START Provided data

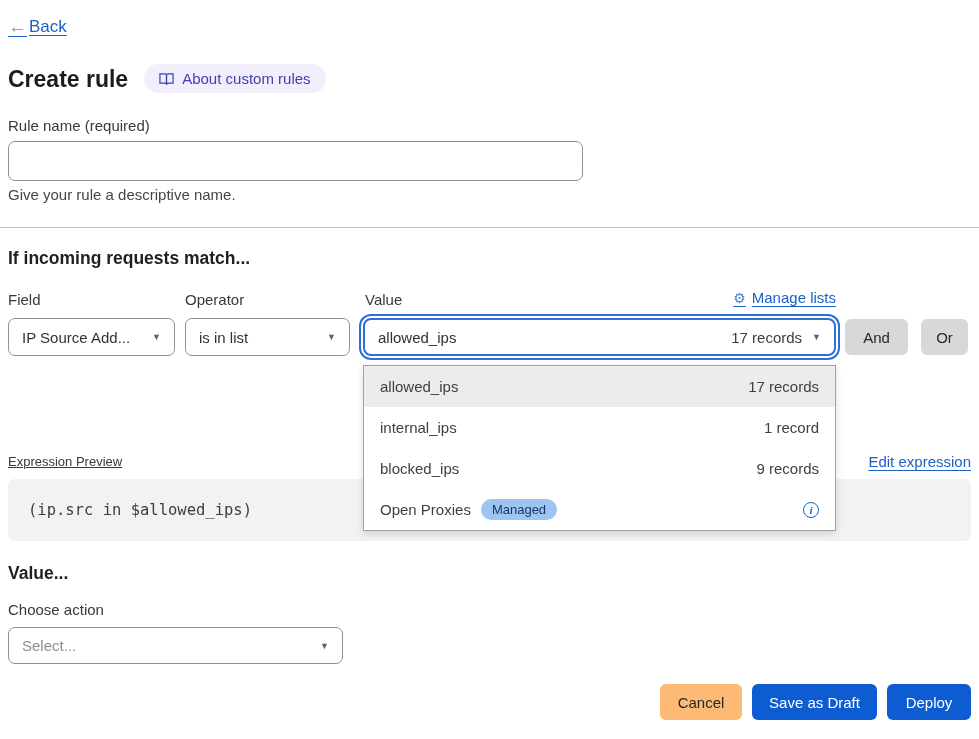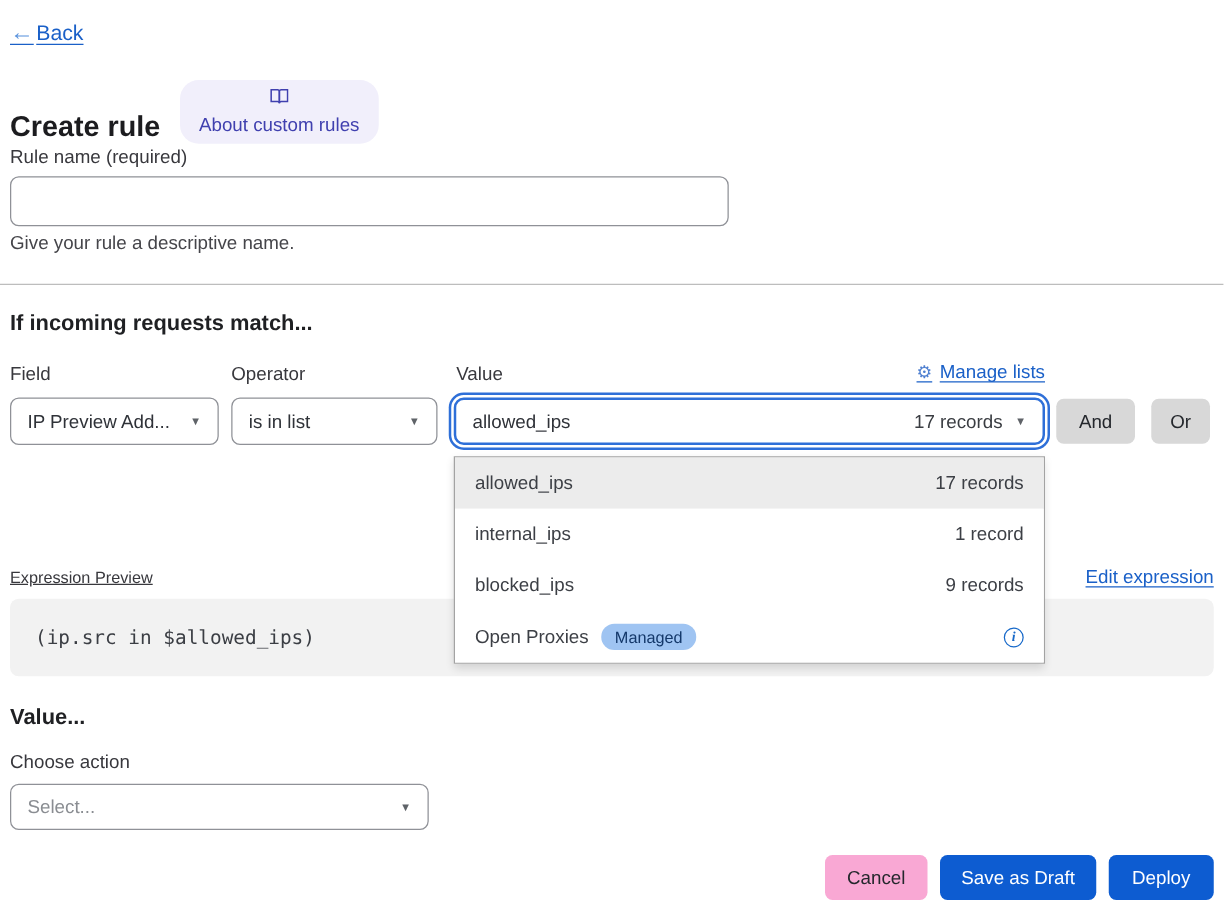--- a/index.html
+++ b/index.html
@@ -10,21 +10,21 @@
   a, .link { color:#1a60c8; text-decoration:underline; text-underline-offset:3px; cursor:pointer; }
 
   
   .back-link { position:absolute; left:8px; top:16px; font-size:17px; display:flex; align-items:center; gap:2px; }
   .back-arrow { color:#5b93dd; text-decoration:none; font-size:19px; }
 
   
   .title-row { position:absolute; left:8px; top:64px; display:flex; align-items:flex-end; gap:16px; }
   .page-title { font-size:23px; font-weight:bold; color:#1c1c1f; }
   .about-badge { display:flex; align-items:center; gap:8px; background:#f1effb; color:#4040af;
-                 font-size:15px; padding:6px 15px; border-radius:15px; text-decoration:none; cursor:pointer;flex-direction:column; }
+                 font-size:15px; padding:6px 15px; border-radius:15px; text-decoration:none; cursor:pointer; }
 
   
   .field-label { position:absolute; font-size:15px; color:#38383d; }
   .rule-name-input { position:absolute; left:8px; top:141px; width:575px; height:40px;
                      border:1px solid #8f9197; border-radius:7px; font-size:15px; padding:0 12px;
                      font-family:inherit; color:#2e3035; outline:none; }
   .helper-text { position:absolute; left:8px; top:186px; font-size:15px; color:#45454a; }
 
   .divider { position:absolute; left:0; top:227px; width:979px; height:1px; background:#bdbdbd; }
 
@@ -73,21 +73,21 @@
   .expr-code { font-family:"DejaVu Sans Mono","Liberation Mono",monospace; font-size:15.5px;
                color:#3b3e44; padding-left:20px; }
 
   
   .action-select { left:8px; top:627px; width:335px; height:37px; }
   .placeholder { color:#8a8d92; }
 
   
   .footer-btn { position:absolute; top:684px; height:36px; border:none; border-radius:6px;
                 font-size:15px; font-family:inherit; cursor:pointer; }
-  .cancel-btn { left:660px; width:82px; background:#f9a8d4; color:#24272c; }
+  .cancel-btn { left:660px; width:82px; background:#fdba74; color:#24272c; }
   .blue-btn { background:#0d5cd1; color:#fff; }
   .save-draft-btn { left:752px; width:125px; }
   .deploy-btn { left:887px; width:84px; }
 </style>
 </head>
 <body>
 
 <div class="page">
 
   <a class="back-link">
@@ -117,21 +117,21 @@
   <label class="field-label" style="left:8px; top:291px;">Field</label>
   <label class="field-label" style="left:185px; top:291px;">Operator</label>
   <label class="field-label" style="left:365px; top:291px;">Value</label>
 
   <a class="manage-lists">
     <span class="gear-icon">⚙</span>
     <span>Manage lists</span>
   </a>
 
   <div class="select-box field-select">
-    <span>IP Preview Add...</span>
+    <span>IP Source Add...</span>
     <span class="chevron">▼</span>
   </div>
 
   <div class="select-box operator-select">
     <span>is in list</span>
     <span class="chevron">▼</span>
   </div>
 
   <div class="select-box value-select">
     <span>allowed_ips</span>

END Provided data

Directions:
Transcribe everything above exactly. Do not include the pictures.

Response to this task:
--- a/index.html
+++ b/index.html
@@ -10,21 +10,21 @@
   a, .link { color:#1a60c8; text-decoration:underline; text-underline-offset:3px; cursor:pointer; }
 
   
   .back-link { position:absolute; left:8px; top:16px; font-size:17px; display:flex; align-items:center; gap:2px; }
   .back-arrow { color:#5b93dd; text-decoration:none; font-size:19px; }
 
   
   .title-row { position:absolute; left:8px; top:64px; display:flex; align-items:flex-end; gap:16px; }
   .page-title { font-size:23px; font-weight:bold; color:#1c1c1f; }
   .about-badge { display:flex; align-items:center; gap:8px; background:#f1effb; color:#4040af;
-                 font-size:15px; padding:6px 15px; border-radius:15px; text-decoration:none; cursor:pointer;flex-direction:column; }
+                 font-size:15px; padding:6px 15px; border-radius:15px; text-decoration:none; cursor:pointer; }
 
   
   .field-label { position:absolute; font-size:15px; color:#38383d; }
   .rule-name-input { position:absolute; left:8px; top:141px; width:575px; height:40px;
                      border:1px solid #8f9197; border-radius:7px; font-size:15px; padding:0 12px;
                      font-family:inherit; color:#2e3035; outline:none; }
   .helper-text { position:absolute; left:8px; top:186px; font-size:15px; color:#45454a; }
 
   .divider { position:absolute; left:0; top:227px; width:979px; height:1px; background:#bdbdbd; }
 
@@ -73,21 +73,21 @@
   .expr-code { font-family:"DejaVu Sans Mono","Liberation Mono",monospace; font-size:15.5px;
                color:#3b3e44; padding-left:20px; }
 
   
   .action-select { left:8px; top:627px; width:335px; height:37px; }
   .placeholder { color:#8a8d92; }
 
   
   .footer-btn { position:absolute; top:684px; height:36px; border:none; border-radius:6px;
                 font-size:15px; font-family:inherit; cursor:pointer; }
-  .cancel-btn { left:660px; width:82px; background:#f9a8d4; color:#24272c; }
+  .cancel-btn { left:660px; width:82px; background:#fdba74; color:#24272c; }
   .blue-btn { background:#0d5cd1; color:#fff; }
   .save-draft-btn { left:752px; width:125px; }
   .deploy-btn { left:887px; width:84px; }
 </style>
 </head>
 <body>
 
 <div class="page">
 
   <a class="back-link">
@@ -117,21 +117,21 @@
   <label class="field-label" style="left:8px; top:291px;">Field</label>
   <label class="field-label" style="left:185px; top:291px;">Operator</label>
   <label class="field-label" style="left:365px; top:291px;">Value</label>
 
   <a class="manage-lists">
     <span class="gear-icon">⚙</span>
     <span>Manage lists</span>
   </a>
 
   <div class="select-box field-select">
-    <span>IP Preview Add...</span>
+    <span>IP Source Add...</span>
     <span class="chevron">▼</span>
   </div>
 
   <div class="select-box operator-select">
     <span>is in list</span>
     <span class="chevron">▼</span>
   </div>
 
   <div class="select-box value-select">
     <span>allowed_ips</span>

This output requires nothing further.